基于磁记忆检测的桥钢箱梁翼缘损伤状态力磁关系

Stress‒magnetization of the state of flange damage to a bridge steel box beam based on magnetic memory detection

  • 摘要: 金属磁记忆检测技术由于其能够快速便捷的对铁磁性构件的损伤进行识别,且被认为具有识别隐性损伤的能力,而被广泛研究。为推进金属磁记忆检测技术在桥钢箱梁损伤检测方面的应用,对桥钢箱梁进行了静力受弯试验,提取其变形最严重的上翼缘磁信号分布,建立了损伤区域力与磁信号和磁信号梯度的关系曲线,并提出用磁场梯度指数来表征钢梁的受力和损伤状态。结果表明:上翼缘磁信号曲线与应力变化形态正好相反,磁信号曲线在进入塑性后发生反转变为负值,且随应力变化的速度增快,可以判断构件进入塑性状态,即将发生损伤;磁场梯度曲线在损伤最严重的区域出现最大值,且随着荷载的增大,磁梯度最大值点不断向钢梁中间移动,由此可以进行破坏状态的预警;磁场梯度与应力关系曲线可将构件整个受力过程明显的区分为初始、屈服、塑性、损伤4个状态;可以用磁场梯度指数来进行构件受力状态与损伤状态的表征。

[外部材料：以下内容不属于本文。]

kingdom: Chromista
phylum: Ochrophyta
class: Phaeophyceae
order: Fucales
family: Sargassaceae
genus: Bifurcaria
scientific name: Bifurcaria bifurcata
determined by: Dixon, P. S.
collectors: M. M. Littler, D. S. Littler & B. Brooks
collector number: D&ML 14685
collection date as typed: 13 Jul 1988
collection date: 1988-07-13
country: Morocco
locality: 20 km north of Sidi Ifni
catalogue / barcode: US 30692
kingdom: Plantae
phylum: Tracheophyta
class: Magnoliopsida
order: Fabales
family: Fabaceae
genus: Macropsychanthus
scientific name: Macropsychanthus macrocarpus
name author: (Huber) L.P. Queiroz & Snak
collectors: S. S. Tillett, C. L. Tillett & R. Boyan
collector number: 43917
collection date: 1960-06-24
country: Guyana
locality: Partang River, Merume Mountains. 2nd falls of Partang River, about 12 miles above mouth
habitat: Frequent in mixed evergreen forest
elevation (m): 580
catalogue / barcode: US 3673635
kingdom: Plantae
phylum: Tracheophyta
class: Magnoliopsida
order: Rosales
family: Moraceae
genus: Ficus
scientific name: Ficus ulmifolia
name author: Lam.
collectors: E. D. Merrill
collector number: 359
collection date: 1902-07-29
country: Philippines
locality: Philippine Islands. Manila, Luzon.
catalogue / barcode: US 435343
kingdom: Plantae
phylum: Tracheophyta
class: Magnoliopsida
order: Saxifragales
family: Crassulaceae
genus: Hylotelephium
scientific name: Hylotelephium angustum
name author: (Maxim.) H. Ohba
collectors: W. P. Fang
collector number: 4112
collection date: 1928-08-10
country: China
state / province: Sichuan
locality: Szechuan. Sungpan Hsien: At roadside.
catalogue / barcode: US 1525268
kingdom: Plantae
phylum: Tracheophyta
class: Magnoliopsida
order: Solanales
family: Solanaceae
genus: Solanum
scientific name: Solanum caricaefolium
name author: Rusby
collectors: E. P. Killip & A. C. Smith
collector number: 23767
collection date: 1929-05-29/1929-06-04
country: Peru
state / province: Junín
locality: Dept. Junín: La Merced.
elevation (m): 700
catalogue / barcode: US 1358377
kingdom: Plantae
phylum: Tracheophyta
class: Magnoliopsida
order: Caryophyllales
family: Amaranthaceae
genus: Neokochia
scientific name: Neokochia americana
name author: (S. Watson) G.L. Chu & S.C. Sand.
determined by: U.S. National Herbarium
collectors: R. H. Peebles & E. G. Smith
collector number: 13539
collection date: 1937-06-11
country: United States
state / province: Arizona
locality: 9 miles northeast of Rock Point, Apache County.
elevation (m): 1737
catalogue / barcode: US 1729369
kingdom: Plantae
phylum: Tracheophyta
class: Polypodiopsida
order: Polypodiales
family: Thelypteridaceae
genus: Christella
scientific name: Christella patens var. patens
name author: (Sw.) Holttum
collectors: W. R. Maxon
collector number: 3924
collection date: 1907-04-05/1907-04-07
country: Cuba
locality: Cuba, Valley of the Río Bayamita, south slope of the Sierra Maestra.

该研究可为金属磁记忆检测技术在桥钢箱梁损伤状态的定量评估和预警方面的应用提供依据和参考。

     

    Abstract: Metal magnetic memory detection technology has been widely studied because it can identify damage to ferromagnetic components quickly and conveniently, and it is considered to have the ability to identify hidden damage. To promote the application of metal magnetic memory technology in the damage detection of a bridge steel box beam, a static bending test on the steel box beam of the bridge was performed, and the magnetic signal distribution of the upper flange with the most severe deformation was extracted. The quantitative relationship between the stress in the damaged region and magnetic signal or magnetic signal gradient was established, and an approach for characterizing the stress and damage state of the steel beam was proposed using the magnetic field gradient index. The results show that the magnetic signal curve of the upper flange is opposite to that of the stress change form, and the magnetic signal curve reverses to a negative value after entering the plastic state and increases with the stress change speed, so the component can be judged to enter the plastic state and soon be damaged. The maximum value of the magnetic field gradient curve appears in the position with the most severe damage, and with the increase in the load, the maximum value point of the magnetic gradient constantly moves to the middle of the steel beam; thus the early warning of the failure state can be conducted. The relationship curve between the magnetic field gradient and stress can obviously distinguish the entire stress process of the component, which includes four states: initial, yield, plasticity, and damage. The stress state and damage state of components can be characterized using the magnetic field gradient index. This study can provide a reference and basis for the application of metal magnetic memory detection technology in the quantitative assessment and early warning of the damage status of bridge steel box beams.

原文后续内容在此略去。